A driver has been jailed for trying to evade police at speeds up to 137mph, before crashing his Mercedes into a police car.
Tests proved William Geoffrey Mann, 22, had used cocaine and was several times over the limit when he was arrested.
Video footage from the pursuit police vehicle showed Mann reaching 137mph on rural roads and 9 mph in villages around Wetherby and Boroughbridge.
After failing to stop for officers in Kirk Deighton near Wetherby, he speeds through villages at up to three times the 30mph limit. He heads through Hunsingore, Cattal, Whixley, Aldborough, Boroughbridge and Bishop Monkton, using rural roads to try to escape.
But the traffic sergeant following him was a highly-trained advanced pursuit driver and knows the roads well.
Officers on the ground and in the Force Control Room worked together to anticipate his movements and form a plan to bring the pursuit to an end.

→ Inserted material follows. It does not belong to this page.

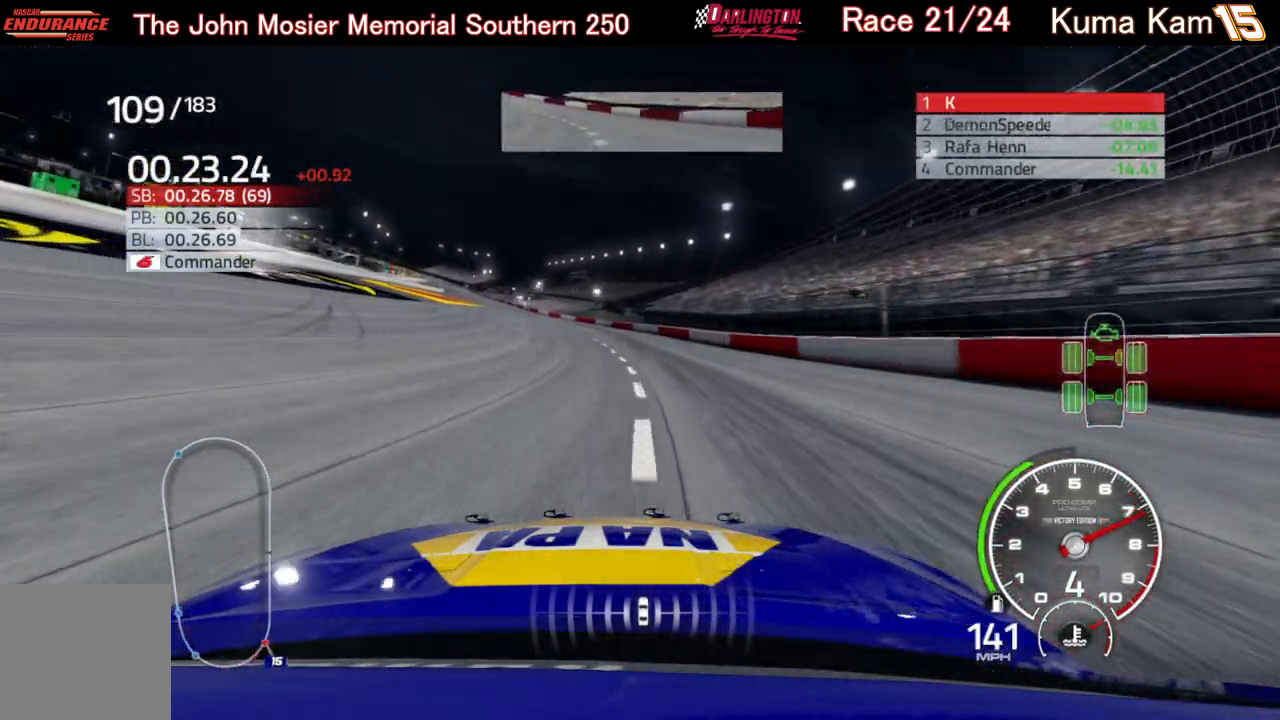
{"buttons": ["R2"], "left_stick": "left", "right_stick": "center", "events": [[117, "left_stick", "left"], [367, "left_stick", "center"], [417, "left_stick", "left"]]}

They closed in on him in Burton Leonard, and where they are ready to deploy stingers in a number of locations. But Mann crashed into an unmarked police car and was arrested. Nobody was injured during the incident, which happened in late September.
He reaches more than 70mph in residential areas of Boroughbridge.
Mann, a delivery worker from Wetherby, was taken into custody and charged with drug driving, dangerous driving and failing to stop.
He pleaded guilty and was jailed for eight months at York Crown Court today.
He was also banned from driving for a year and will have to take an extended retest.
The pursuit ends when Mann crashes into a police car, causing front-end damage.
Sergeant Julian Pearson, of the Roads Policing Group, captured the pursuit on his police in-car video system and led the investigation against Mann.
Sergeant Julian Pearson said:
Mann made a conscious decision to fail to stop for the police, his judgement clouded by his recent drug usage. This combined with dangerous high speed driving is a lethal combination.
“This was a prolonged, determined and dangerous attempt to evade capture for drug driving, putting himself, his passengers, other road users and the police at serious risk.
When a vehicle is requested to stop and the driver refuses, the police have no idea why. It could be for a multitude of reasons and in Mann’s case it was for drug driving. Had he stopped then he would have been dealt for that offence and most likely not in prison as he is today.
We make absolutely no apologies for catching drivers like Mann – we regularly see the carnage and heartbreak they cause innocent people. So I’m glad the courts have taken another dangerous driver off our roads and have protected our communities.